When a human physician interprets a medical image, the text prompt (exam indication) can have a significant impact on the search pattern. For instance, if an exam says that the index finger is hurting, a radiologist can dynamically allocate additional time/compute/resolution to that digit. Do current multimodal models seem to have a lot of synergy between the computation related to different modalities? Or do they currently act more like linear models built on good featurizations of individual modalities?
Numerous papers have shown that VQA benchmarks have a large proportion of questions that can be answered by LMMs without even looking at the image. While these papers propose post-hoc fixes like filtering out the specific questions that don’t require images, how can we prospectively build more interesting multimodal benchmarks? What are the most interesting tasks that can be tackled through multimodal modeling?

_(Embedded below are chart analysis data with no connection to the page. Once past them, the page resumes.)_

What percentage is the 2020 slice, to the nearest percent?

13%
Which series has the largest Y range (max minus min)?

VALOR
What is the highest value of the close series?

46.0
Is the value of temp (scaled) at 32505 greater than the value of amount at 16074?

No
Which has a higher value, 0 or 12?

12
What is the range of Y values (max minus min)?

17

7. The Paper Paradox: Why Thousands of Models Exist but Few Save Lives

Chairs: Lucy Lu Wang, Danny Eytan

What is the utility of communicating ML for Healthcare findings through academic papers? Does the format of an academic paper fully capture the constraints of the full pipeline of modeling, deployment, and evaluation?
Would it be useful to publish negative results for ML in healthcare topics? What counts as a negative result? What is the correct way to communicate failures in research?
Are our evaluation norms selecting for publishable models rather than useful interventions?
How can we incentivize academic researchers to build for problems that are grounded in real use cases? How would we incentivize this within the scope of the research paper publication cycle?
What about reviewing something like “deployment-readiness” or having authors provide a deployment feasibility statement?
What other solutions should be considered for this problem?

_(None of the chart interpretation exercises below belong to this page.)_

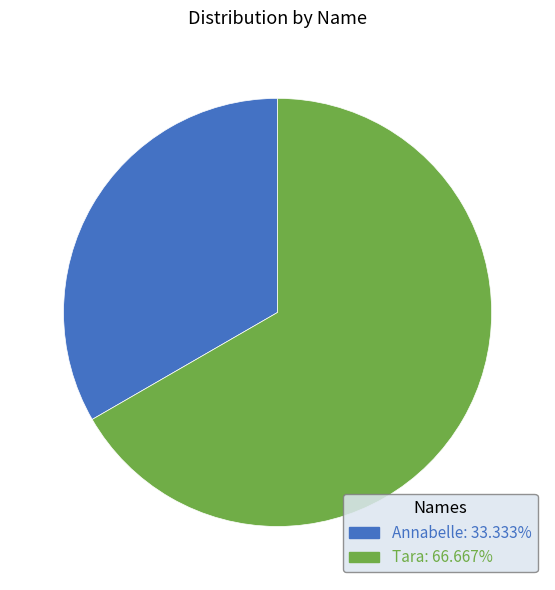

Combined, do Tara and Annabelle account for over 50%?

Yes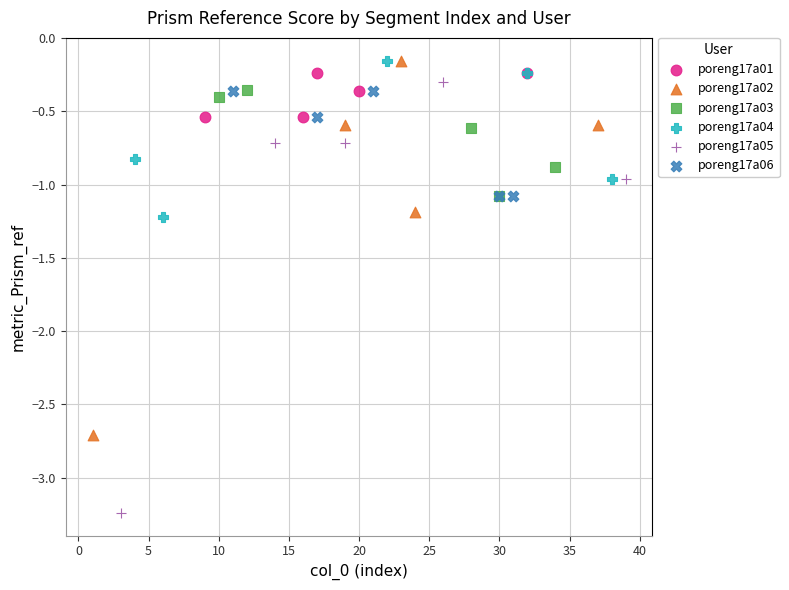

Which series reaches the minimum Y coordinate?

poreng17a05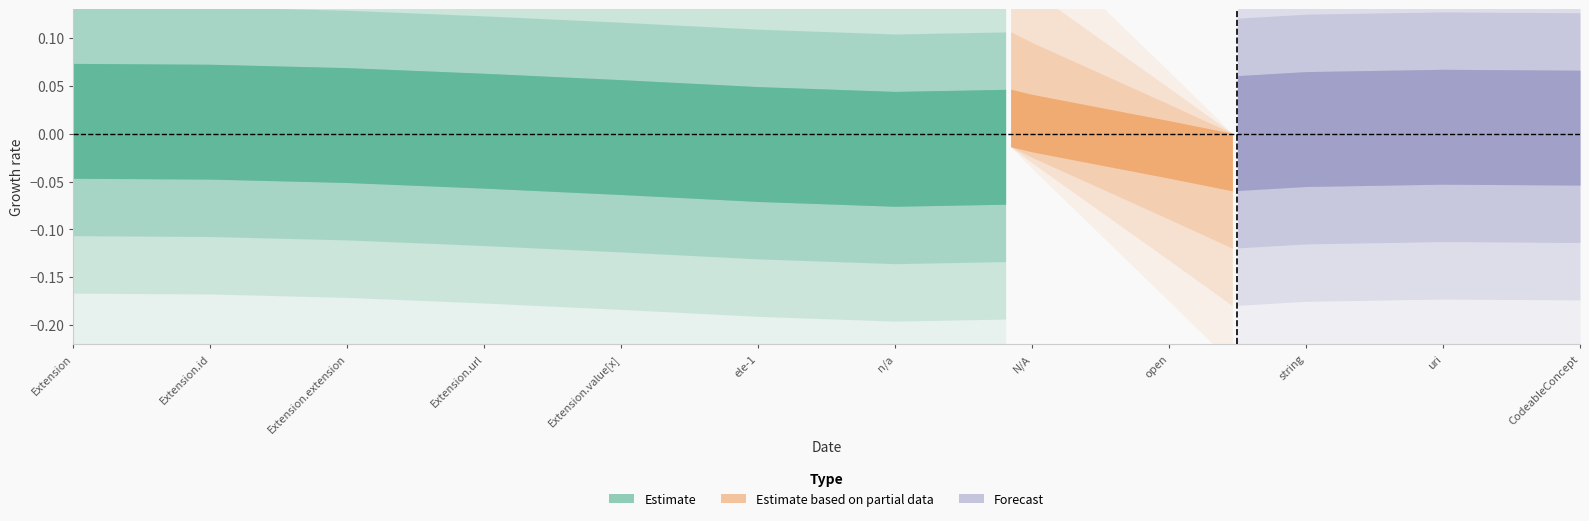

The value of Estimate at n/a is 1. True or false?

False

8. Rare Diseases and Reaching the Bottom Billion

Chair: Manish Batra

How do you approach modeling using extremely sparse and small datasets?
What lessons have we learned from other global health interventions that can apply to rare diseases to improve outcomes (e.g., optical sensors to gather medical data in resource constrained settings)?
What sorts of incentive structures promote work in reaching the bottom billion and rare diseases?

9. On the Opportunities and Risks of LLM Agents in Healthcare Solutions

Chairs: Peniel Argaw, Michael Wornow

Where do we want to see AI agents deployed in healthcare? What makes an application area more or less compelling? Are there certain areas that are completely off-limits?
Who should build these AI agents? Is it a third-party company or an in-house AI team?
What would convince you to deploy a fully autonomous agent, and what workflow would it solve?

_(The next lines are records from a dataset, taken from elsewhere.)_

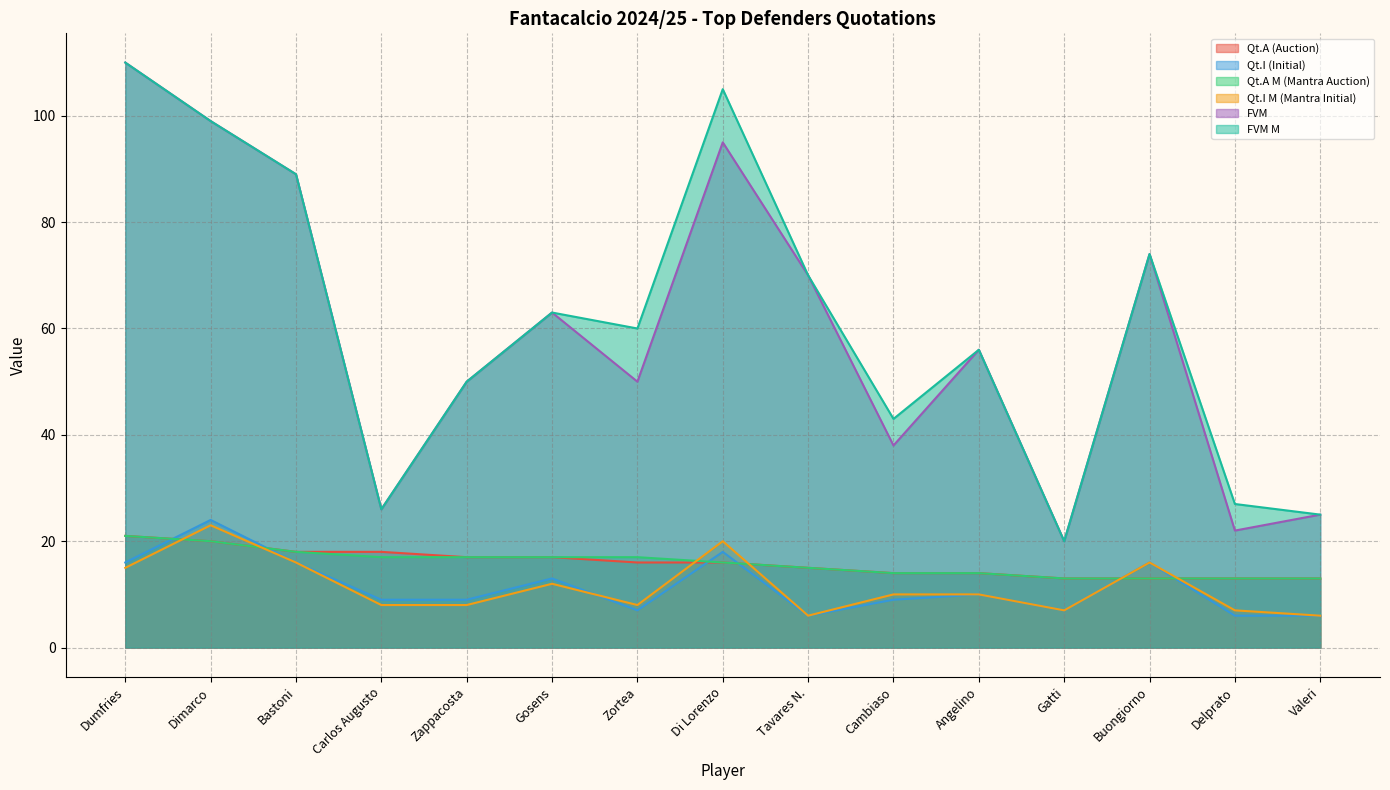

What is the maximum value shown in the chart?

110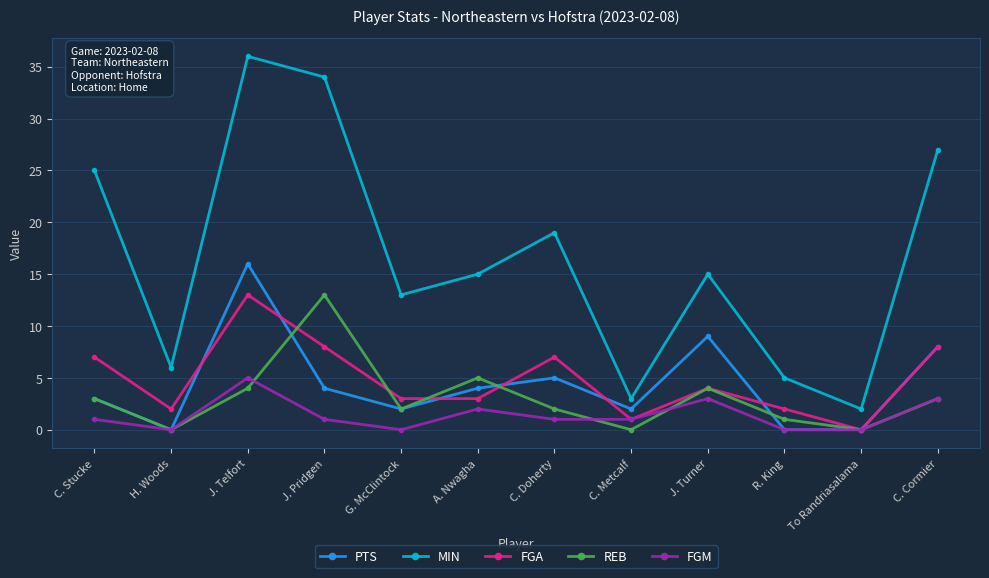

What value does the FGA series have at C. Cormier, to the nearest 10?

10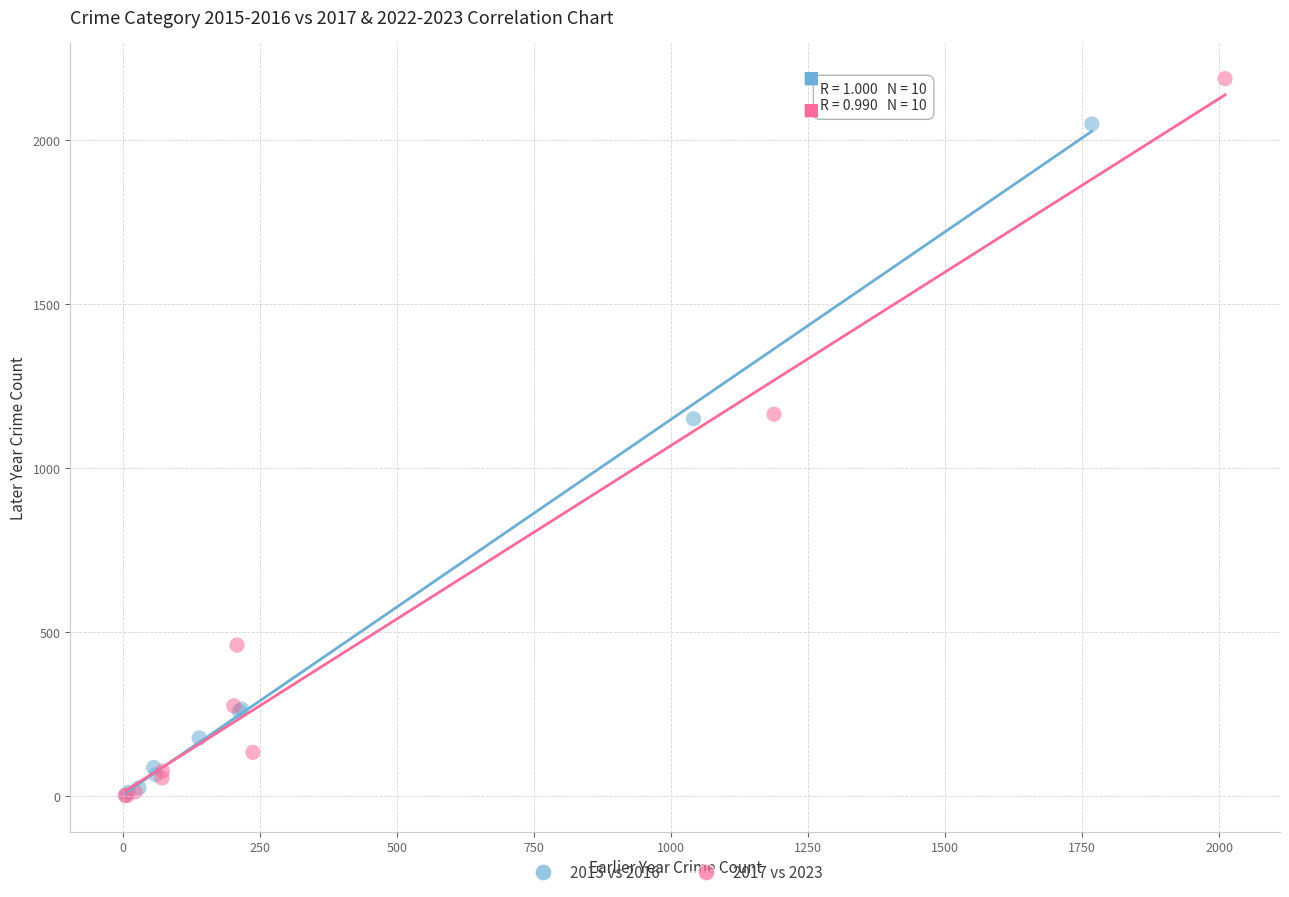

What are all the series names shown in the legend?

2015 vs 2016, 2017 vs 2023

10. Sensor Foundation Models and Wearable Sensor Paradigmss in Healthcare Solutions

Chairs: Xin Liu, Max Wu

Now that Sensor FMs are established as a paradigm, various problems have been already well established, capabilities, data dependencies, pretext learning tasks, what is the next frontier? (e.g. explainability, LLM integration, etc…)
Unfortunately, much of foundation model capabilities are bottlenecked by large amounts of compute and data, which are ample in industry. How can better industry + academic partnerships be incentivized and forged?
Foundation models inherently unlock novel insights from the sensor data due to the large amount of non-linearity and complex relationships learned. How can we know or balance the optimistic predictive capabilities of such large-scale models vs. inherent sensor limitations? E.g. much research has shown that is very hard, supposedly impossible, to predict blood pressure from PPG data, but recent research has shown how foundation models can be used to predict hypertension
How can wearables be integrated into clinical practice to be used in conjunction with doctors and our existing clinical support systems?